● **WAS ZU TUN IST**
A) Welches Haus hat laut dem Ausgangstext über die „Idomeneo“-Absage die Aufführung abgesagt?
B) Warum erscheint die Freiheit der Kunst laut dem Ausgangstext über die „Idomeneo“-Absage auf einmal suspekt? Antworte in ein bis drei Sätzen.

Die „Idomeneo“-Absage lehrt: Die Freiheit der Kunst ist nicht selbstverständlich. Sie wird zunehmend bedroht

Die erste Aufregung um die Aufführungsabsage der Deutschen Oper Berlin hat sich gelegt; nun streiten sich die Beteiligten um ihren Anteil an der Verantwortung. So weit, so schlecht. Was aber darüber hinaus sichtbar geworden ist, hat eine ganz andere Dimension: nämlich die Freiheit der Kunst. Die Freiheit, Kunst zu schaffen und öffentlich zu machen – wie umgekehrt, sich öffentlich dazu zu äußern, und das ohne Furcht und Gefahr.

Es ist dies eine Selbstverständlichkeit. Doch mit einem Mal dämmert es einer breiten Öffentlichkeit, dass das Selbstverständliche durchaus nicht selbstverständlich ist. Die Eilfertigkeit, mit der eben dieses Selbstverständliche nach Kirsten Harms’ hysterischer Absage betont worden ist, ganz gleich von welcher politischen Seite, macht es ganz im Gegenteil suspekt. Wie selbstverständlich ist die Freiheit?

● **LISTE DER DATEN**
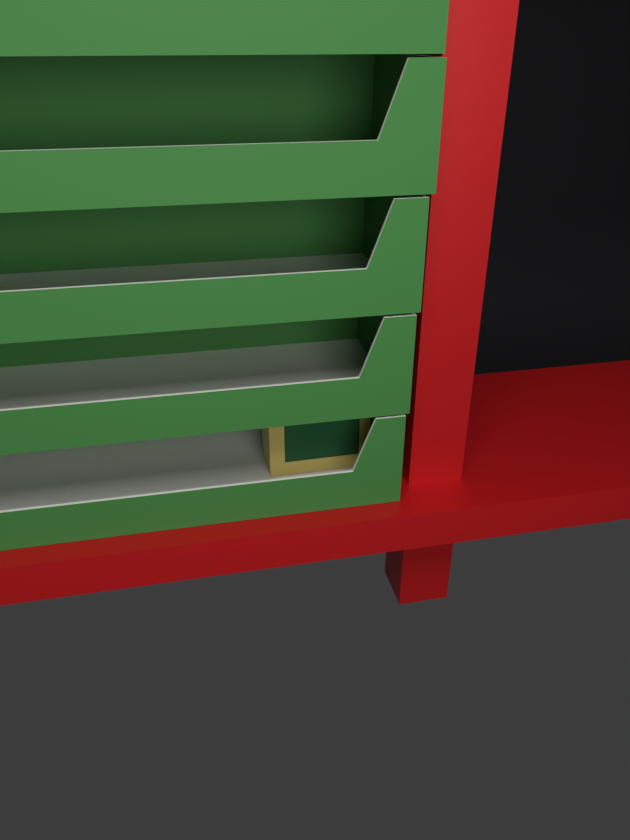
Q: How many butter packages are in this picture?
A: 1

==

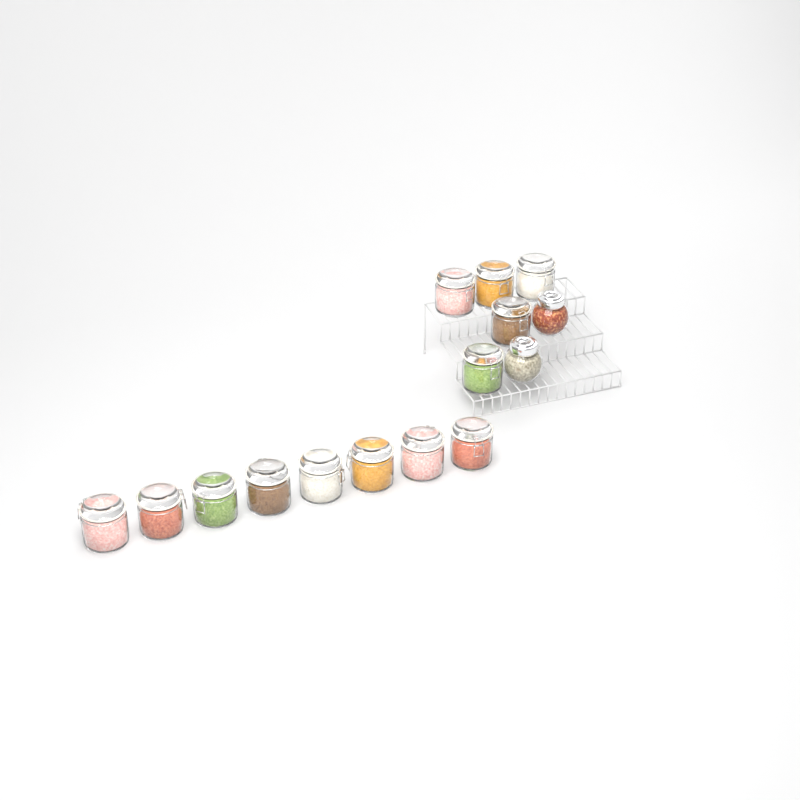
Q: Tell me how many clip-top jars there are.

● **LÖSUNGEN JE AUFGABE**
A) Die Deutsche Oper Berlin.

B) Sie wirkt suspekt wegen der Eilfertigkeit, mit der sie nach Kirsten Harms’ Absage betont worden ist. Diese hastige Betonung kam von jeder politischen Seite.